(DATASET CONTENT Opens)
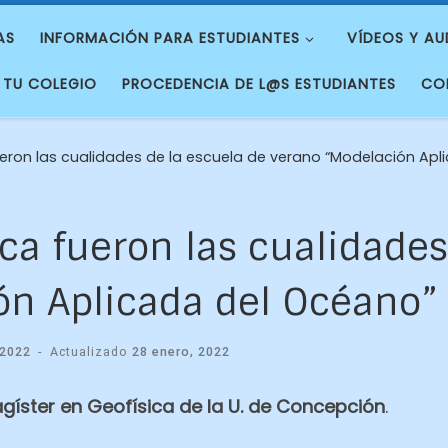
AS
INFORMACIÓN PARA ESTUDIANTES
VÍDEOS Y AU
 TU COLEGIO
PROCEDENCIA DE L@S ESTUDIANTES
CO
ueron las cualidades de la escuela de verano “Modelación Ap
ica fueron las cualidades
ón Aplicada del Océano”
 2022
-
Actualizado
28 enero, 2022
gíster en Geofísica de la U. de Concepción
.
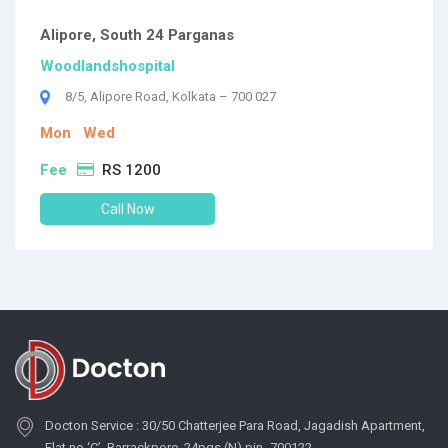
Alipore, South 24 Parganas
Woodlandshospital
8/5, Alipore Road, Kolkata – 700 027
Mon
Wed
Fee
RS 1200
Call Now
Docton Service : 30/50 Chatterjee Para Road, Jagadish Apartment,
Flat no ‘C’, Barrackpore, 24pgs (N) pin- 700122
(DATASET CONTENT Closes)
(DATASET CONTENT Opens)
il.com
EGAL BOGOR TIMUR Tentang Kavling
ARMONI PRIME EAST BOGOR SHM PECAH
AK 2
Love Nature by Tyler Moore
(DATASET CONTENT Closes)
WHAT TO PRODUCE
Express the lines above, from the one containing "Alipore, South 24 Parganas" through the one containing "Flat no ‘C’, Barrackpore, 24pgs", as a JSON list of strings with one string per line, omitting any blank lines.

WRITTEN SOLUTION
[
  "Alipore, South 24 Parganas",
  "Woodlandshospital",
  "8/5, Alipore Road, Kolkata – 700 027",
  "Mon",
  "Wed",
  "Fee",
  "RS 1200",
  "Call Now",
  "Docton Service : 30/50 Chatterjee Para Road, Jagadish Apartment,",
  "Flat no ‘C’, Barrackpore, 24pgs (N) pin- 700122"
]